Start the API server
docker run --rm -p 5000:5000 chanmo/pandoc
Convert the DOCX file to HTML format, by httpie
http -f POST :5000/convert/html file@~/demo.docx
docker-unoserver
docker-unoserver is a Docker image for LibreOffice, a free and open-source office suite. LibreOffice includes a variety of applications for word processing, spreadsheets, presentations, and more.
Start the API server
docker run -p 5000:5000 chanmo/unoserver
convert a docx file to the pdf format
http -f POST :5000/convert/pdf file@/path/to/demo.docx -o demo.pdf
If you just want to refresh the TOC in a docx file.

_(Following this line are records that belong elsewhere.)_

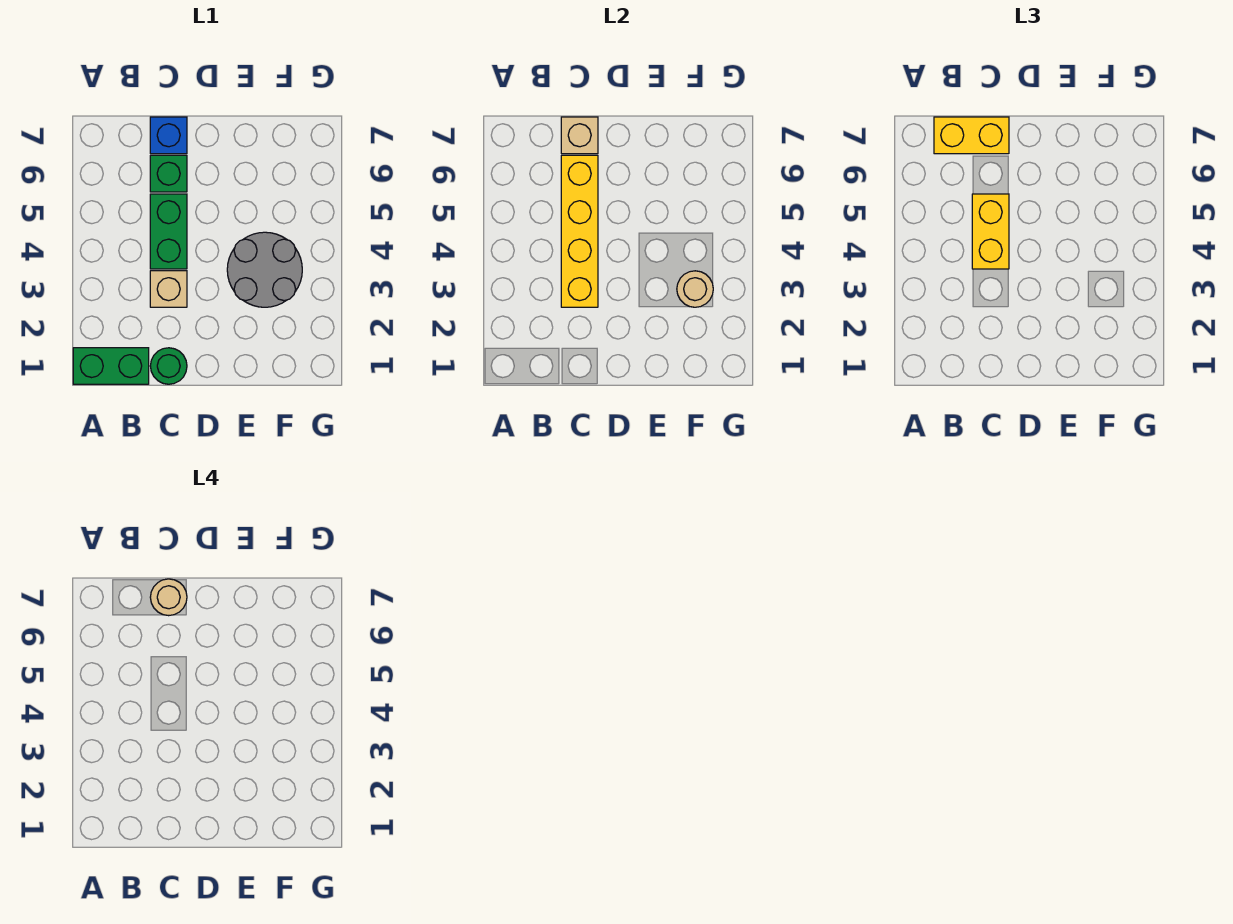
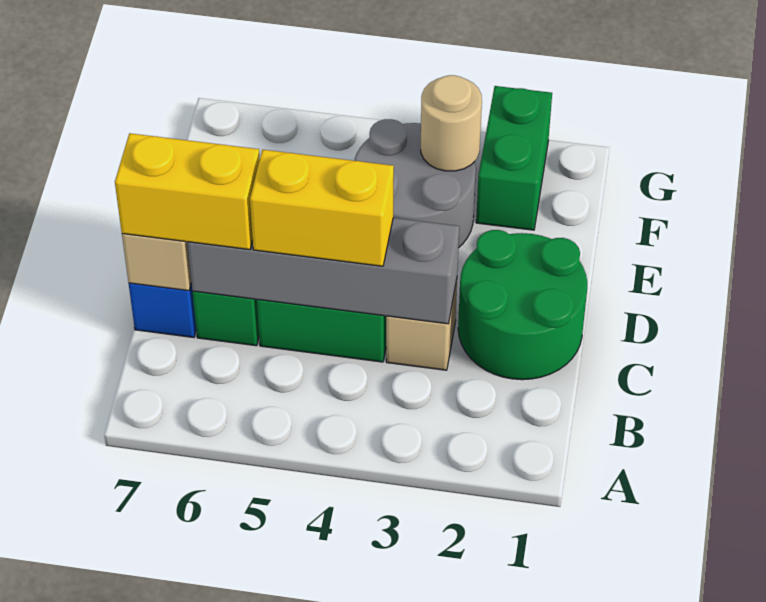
green brick A1:B1 level 1 -> green brick F2:G2 level 1
yellow brick B7:C7 level 3 -> yellow brick C6:C7 level 3
green round brick C1 level 1 -> green round brick C1:D2 level 1
yellow brick C3:C6 level 2 -> grey brick C3:C6 level 2
tan round brick C7 level 4 -> none

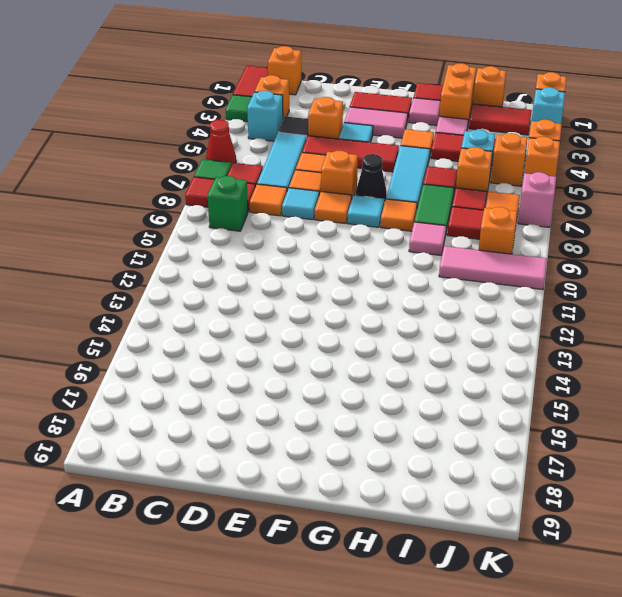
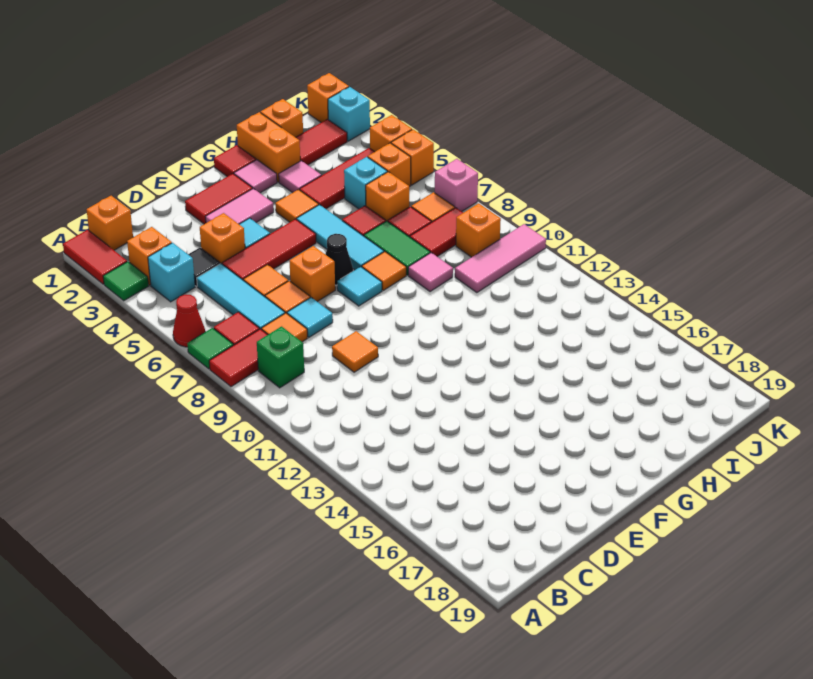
orange tile E8 level 1 -> orange tile D10 level 1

http -f POST :5000/convert/docx file@/path/to/demo.docx -o demo.docx
docker-poppler
docker-poppler is a Docker image for Poppler, a PDF library. Poppler can be used to render, split, and merge PDF files.
Start the API server
docker run --rm -p 5000:5000 chanmo/poppler
convert a pdf file to the html format
http -f POST :5000/pdftohtml file@/path/to/file.pdf -o demo.html
convert a pdf file to the text string
http -f POST :5000/pdftotext file@/path/to/file.pdf
convert a pdf file to multiple images
http -f POST :5000/pdftocairo file@/path/to/file.pdf
get a pdf file information
http -f POST :5000/pdfinfo file@/path/to/file.pdf
Conclusion
Docker can be used to simplify and streamline document processing by providing a containerized environment for each tool. The three Docker images introduced in this article can be used to perform a variety of document processing tasks, including converting documents between different formats, refresh the TOC in LibreOffice, and extracting text from PDF files.